ASSIGNED TASK — Could you carry on the passage about climate protesters and legal defenses, picking up right after its last sentence?

TEXT SEGMENT —
--------------------------------
In 2007, five activists climbed the chimney of the Kingsnorth coal-fired power plant in Kent, England, painted a protest message on it, and tried to shut down the plant. The government charged them and an associate with causing more than $50,000 dollars worth of damage. The protesters admitted they had entered and tried to shut down the plant, but argued that they were legally justified in doing so because they were trying to prevent climate change from causing far greater damage to property around the world.

In an eight-day trial, NASA’s James Hansen told the court that humanity was in “grave peril” and that “somebody needs to step forward and say there has to be a moratorium” against coal-fired plants. He testified that carbon dioxide emitted from the plant could be responsible for the extinction of up to 400 species. Other witnesses described property that was in peril of destruction from climate change. The Pacific island state of Tuvalu and parts of Greenland were at risk from rising sea level — as were areas right there in Kent, England.

In his summing-up at the end of the trial, the judge said the case centered on whether or not the protesters had a “lawful excuse” for their actions. He told the jury of nine men and three women that to use a lawful excuse defense the protesters had to prove that their action was due to an immediate need to protect property belonging to another. By majority vote the jury voted to clear the Kingsnorth Six.

American law includes a parallel to “lawful excuse” known as the “necessity defense.” Defendants can argue that even if they violated a law, their action was necessary to prevent far greater damage. American courts have several times acquitted war protesters who made a necessity defense, but as yet they have not acted similarly for climate protesters.

But the public trust doctrine is well-established law, and courts are expanding its reach. The Pennsylvania Supreme Court overturned a law in December that prevented local communities from blocking fracking. The plurality opinion held that public natural resources are owned in common by the people, including future generations. Because the state is the trustee of these resources, it has a fiduciary duty to “conserve and maintain” them. The state has “a duty to refrain from permitting or encouraging the degradation, diminution, or depletion of public natural resources.” This underlying principle of the public trust doctrine applies to the federal government as well.
--------------------------------
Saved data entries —
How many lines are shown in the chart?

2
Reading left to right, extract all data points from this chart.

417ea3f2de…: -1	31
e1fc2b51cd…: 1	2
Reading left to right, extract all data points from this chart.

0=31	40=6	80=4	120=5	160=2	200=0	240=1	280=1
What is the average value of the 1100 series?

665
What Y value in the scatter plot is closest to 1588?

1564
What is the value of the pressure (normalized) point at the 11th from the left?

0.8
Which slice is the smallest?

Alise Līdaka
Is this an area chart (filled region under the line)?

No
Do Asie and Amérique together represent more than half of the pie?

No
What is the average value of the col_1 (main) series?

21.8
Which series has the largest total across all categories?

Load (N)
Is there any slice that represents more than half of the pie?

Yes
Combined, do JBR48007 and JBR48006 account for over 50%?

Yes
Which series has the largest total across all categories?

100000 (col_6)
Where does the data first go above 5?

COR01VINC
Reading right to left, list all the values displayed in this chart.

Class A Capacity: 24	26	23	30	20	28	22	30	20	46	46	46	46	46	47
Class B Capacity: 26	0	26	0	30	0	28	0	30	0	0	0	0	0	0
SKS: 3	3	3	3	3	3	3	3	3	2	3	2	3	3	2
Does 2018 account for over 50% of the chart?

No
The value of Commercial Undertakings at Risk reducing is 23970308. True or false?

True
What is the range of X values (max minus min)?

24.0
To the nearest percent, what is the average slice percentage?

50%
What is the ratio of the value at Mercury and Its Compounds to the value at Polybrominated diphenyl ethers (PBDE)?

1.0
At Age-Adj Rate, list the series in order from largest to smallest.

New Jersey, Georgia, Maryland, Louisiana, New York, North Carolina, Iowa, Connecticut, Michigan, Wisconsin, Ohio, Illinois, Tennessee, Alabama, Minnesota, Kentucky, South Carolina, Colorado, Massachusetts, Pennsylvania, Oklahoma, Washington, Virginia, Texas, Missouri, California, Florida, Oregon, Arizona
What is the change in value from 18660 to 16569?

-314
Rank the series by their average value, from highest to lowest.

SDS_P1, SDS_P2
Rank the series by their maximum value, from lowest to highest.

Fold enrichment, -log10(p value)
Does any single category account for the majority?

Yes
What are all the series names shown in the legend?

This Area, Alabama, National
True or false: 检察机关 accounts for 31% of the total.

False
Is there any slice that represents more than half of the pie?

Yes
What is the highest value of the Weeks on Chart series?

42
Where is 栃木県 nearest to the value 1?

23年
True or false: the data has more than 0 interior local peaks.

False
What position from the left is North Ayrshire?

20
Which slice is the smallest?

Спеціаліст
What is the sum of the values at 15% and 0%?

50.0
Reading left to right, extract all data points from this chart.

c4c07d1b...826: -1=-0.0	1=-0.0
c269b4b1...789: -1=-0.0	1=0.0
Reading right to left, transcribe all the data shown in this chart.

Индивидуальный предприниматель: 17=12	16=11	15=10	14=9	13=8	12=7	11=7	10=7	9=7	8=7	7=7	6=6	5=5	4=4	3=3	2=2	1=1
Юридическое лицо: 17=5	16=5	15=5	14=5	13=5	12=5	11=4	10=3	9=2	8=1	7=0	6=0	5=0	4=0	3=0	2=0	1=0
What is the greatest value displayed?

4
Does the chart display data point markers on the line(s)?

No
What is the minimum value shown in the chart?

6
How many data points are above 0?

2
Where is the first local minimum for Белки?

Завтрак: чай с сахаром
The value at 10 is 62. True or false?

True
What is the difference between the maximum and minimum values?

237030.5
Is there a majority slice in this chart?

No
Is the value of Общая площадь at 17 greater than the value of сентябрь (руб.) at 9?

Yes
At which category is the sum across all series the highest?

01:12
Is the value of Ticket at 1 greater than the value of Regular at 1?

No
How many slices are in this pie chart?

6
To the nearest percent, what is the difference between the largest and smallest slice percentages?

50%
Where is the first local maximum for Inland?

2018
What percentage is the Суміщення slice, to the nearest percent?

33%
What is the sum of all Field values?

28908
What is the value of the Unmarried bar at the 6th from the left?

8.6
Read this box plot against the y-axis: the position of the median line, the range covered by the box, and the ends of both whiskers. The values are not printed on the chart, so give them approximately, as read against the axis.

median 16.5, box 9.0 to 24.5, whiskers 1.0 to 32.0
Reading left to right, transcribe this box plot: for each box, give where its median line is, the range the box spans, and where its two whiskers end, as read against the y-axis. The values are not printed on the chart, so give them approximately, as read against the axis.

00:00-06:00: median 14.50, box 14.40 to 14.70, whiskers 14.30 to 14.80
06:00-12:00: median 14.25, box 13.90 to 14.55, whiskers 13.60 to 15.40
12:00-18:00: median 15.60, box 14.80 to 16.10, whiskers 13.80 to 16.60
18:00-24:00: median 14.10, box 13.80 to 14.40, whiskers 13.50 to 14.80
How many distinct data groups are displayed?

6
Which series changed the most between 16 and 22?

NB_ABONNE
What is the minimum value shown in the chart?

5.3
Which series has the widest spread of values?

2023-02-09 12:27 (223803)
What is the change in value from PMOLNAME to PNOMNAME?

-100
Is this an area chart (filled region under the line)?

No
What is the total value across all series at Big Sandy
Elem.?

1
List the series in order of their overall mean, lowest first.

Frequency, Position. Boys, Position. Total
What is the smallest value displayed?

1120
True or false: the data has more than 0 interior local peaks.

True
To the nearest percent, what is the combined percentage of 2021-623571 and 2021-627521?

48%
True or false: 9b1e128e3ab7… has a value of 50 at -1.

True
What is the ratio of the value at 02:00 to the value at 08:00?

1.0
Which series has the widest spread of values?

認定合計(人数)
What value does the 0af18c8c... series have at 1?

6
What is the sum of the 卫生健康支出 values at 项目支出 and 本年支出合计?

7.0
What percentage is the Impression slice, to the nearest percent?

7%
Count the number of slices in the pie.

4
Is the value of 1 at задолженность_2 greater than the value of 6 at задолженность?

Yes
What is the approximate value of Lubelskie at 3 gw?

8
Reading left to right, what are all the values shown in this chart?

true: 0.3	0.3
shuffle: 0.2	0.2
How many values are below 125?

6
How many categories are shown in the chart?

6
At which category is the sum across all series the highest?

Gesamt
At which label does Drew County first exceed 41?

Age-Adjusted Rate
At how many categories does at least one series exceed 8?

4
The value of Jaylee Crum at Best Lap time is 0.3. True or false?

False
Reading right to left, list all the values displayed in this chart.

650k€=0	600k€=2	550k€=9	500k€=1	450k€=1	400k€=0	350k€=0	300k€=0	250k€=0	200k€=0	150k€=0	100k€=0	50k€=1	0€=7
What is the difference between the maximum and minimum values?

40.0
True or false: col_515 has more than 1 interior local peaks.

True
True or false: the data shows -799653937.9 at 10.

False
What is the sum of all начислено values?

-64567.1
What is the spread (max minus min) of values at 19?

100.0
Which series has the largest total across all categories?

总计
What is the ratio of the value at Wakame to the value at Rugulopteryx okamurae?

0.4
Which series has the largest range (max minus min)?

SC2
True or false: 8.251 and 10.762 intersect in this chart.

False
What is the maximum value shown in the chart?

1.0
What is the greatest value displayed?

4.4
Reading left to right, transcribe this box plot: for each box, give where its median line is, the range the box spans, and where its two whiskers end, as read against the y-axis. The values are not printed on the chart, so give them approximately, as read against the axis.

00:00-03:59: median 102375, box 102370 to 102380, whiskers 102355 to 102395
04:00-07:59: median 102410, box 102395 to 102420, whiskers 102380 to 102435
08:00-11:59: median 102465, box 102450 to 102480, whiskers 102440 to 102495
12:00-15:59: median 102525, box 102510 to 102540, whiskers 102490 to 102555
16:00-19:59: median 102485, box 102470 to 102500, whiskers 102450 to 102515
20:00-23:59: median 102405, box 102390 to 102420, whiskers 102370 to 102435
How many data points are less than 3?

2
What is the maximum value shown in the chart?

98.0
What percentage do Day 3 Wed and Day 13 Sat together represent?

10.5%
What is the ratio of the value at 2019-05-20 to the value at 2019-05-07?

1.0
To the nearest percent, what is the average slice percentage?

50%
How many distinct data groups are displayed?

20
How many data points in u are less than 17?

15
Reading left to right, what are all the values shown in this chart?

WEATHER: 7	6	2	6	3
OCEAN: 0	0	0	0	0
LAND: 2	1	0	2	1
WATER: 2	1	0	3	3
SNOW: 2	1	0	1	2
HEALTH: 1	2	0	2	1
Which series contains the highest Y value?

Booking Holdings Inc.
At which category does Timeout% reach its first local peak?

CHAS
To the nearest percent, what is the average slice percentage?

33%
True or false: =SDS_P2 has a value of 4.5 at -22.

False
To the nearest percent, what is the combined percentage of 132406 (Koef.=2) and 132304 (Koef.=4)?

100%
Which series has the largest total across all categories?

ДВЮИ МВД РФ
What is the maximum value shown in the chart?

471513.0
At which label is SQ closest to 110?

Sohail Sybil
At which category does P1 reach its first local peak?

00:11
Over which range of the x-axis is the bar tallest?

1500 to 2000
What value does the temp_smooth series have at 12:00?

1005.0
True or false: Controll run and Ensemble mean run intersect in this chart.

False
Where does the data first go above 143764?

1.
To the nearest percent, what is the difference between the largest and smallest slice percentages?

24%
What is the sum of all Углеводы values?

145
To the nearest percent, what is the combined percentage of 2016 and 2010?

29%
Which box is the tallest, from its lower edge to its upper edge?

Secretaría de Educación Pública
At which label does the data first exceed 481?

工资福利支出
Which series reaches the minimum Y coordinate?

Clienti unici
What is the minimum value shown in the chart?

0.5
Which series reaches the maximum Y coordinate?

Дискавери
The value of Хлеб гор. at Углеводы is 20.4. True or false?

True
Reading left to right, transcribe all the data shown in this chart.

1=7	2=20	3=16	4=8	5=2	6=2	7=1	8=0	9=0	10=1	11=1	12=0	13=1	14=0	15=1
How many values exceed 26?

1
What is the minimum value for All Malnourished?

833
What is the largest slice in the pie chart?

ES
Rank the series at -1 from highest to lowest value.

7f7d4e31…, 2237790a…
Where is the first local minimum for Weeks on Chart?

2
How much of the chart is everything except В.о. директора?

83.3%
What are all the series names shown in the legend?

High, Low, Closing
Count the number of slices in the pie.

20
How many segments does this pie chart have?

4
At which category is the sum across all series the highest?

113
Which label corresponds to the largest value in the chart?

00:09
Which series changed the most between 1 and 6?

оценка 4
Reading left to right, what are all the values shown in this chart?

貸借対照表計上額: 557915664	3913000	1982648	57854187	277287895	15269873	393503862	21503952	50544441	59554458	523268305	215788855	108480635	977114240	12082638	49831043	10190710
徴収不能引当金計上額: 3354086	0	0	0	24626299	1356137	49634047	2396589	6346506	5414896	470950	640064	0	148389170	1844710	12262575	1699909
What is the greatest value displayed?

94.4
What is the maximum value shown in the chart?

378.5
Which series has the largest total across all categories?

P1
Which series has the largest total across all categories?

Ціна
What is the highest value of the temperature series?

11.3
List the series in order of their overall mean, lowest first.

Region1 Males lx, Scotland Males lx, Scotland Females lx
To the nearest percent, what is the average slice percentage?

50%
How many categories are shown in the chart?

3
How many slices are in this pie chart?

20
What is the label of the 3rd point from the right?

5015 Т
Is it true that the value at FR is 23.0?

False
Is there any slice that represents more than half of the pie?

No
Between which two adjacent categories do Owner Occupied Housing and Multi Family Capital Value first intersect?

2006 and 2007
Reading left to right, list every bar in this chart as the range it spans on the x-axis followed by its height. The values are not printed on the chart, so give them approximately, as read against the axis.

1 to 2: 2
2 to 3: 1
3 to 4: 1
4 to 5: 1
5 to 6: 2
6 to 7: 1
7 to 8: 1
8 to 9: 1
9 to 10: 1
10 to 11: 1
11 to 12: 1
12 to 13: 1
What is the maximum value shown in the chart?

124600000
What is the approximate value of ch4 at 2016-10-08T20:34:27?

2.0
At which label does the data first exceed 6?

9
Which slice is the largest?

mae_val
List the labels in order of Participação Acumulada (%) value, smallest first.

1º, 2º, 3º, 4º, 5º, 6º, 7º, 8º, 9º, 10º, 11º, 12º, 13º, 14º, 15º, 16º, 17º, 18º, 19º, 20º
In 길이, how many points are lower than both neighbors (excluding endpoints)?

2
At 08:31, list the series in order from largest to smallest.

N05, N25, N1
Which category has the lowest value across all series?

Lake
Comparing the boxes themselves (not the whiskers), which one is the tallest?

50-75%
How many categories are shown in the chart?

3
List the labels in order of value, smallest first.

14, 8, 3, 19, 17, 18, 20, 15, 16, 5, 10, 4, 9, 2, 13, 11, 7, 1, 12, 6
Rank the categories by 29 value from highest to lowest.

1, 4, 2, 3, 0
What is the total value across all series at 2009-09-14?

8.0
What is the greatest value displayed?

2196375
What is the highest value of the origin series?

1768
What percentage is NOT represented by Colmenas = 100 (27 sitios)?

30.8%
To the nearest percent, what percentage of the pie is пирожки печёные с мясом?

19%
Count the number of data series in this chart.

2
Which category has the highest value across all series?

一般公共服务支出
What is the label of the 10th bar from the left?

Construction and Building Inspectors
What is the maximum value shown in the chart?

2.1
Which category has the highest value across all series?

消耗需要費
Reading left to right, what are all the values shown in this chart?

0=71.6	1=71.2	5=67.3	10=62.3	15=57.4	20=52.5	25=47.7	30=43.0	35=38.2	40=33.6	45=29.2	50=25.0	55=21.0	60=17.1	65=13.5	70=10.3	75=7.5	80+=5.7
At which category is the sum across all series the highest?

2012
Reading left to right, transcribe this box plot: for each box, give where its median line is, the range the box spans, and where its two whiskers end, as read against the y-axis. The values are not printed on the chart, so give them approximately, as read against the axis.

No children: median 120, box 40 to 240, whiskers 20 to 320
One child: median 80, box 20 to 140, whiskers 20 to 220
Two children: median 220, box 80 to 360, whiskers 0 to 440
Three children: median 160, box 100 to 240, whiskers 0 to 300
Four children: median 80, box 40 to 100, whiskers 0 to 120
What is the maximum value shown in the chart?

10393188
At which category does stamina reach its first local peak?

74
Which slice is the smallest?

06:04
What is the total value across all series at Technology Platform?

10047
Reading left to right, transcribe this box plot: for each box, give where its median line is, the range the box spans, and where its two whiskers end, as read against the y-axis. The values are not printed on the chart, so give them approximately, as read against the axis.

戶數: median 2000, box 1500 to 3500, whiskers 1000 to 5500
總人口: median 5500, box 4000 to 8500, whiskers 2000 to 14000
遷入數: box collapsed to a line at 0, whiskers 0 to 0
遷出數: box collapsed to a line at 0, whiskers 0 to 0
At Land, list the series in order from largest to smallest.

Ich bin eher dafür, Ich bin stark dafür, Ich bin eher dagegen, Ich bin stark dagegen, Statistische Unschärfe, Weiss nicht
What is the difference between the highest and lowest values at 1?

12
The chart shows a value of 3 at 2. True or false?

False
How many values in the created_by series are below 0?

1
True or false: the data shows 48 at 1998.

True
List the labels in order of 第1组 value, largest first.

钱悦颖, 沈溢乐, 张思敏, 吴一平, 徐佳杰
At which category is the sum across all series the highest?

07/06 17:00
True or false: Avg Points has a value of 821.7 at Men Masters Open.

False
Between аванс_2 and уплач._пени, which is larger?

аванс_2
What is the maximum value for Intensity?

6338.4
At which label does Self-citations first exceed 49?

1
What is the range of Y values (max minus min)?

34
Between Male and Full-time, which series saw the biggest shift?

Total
--------------------------------
RESULT BELOW —
If the U.S. government gives a permit for the building of the Keystone XL pipeline, it is surely “permitting or encouraging the degradation, diminution, or depletion of public natural resources” — indeed, of the public natural resource on which we most directly depend for our survival, the atmosphere. If they approve the Keystone XL pipeline, our current leaders will themselves be committing a crime of historic, life-threatening proportions in violation of their fiduciary duty owed to “we the people” and our children and posterity.

But protecting the atmosphere is not just a matter for governments. Indeed, it is the very failure of governments to protect the public trust that has prompted the climate-protection movement to turn to mass civil disobedience. Looked at from the perspective of the public trust doctrine, these actions are not violating the law, but attempting to enforce it. Indeed, they embody the effort of tens of thousands of people to assert their collective right and responsibility to protect our public trust property, which includes resources essential to our survival. So I ask you to find that my action was necessary to prevent a far greater harm — indeed, a harm that by virtue of the public trust doctrine is itself a violation of law on a historic scale.

What happens to me in this court is of little importance. But what happens to the Keystone XL pipeline and other sources of carbon emissions will determine the fate of our posterity.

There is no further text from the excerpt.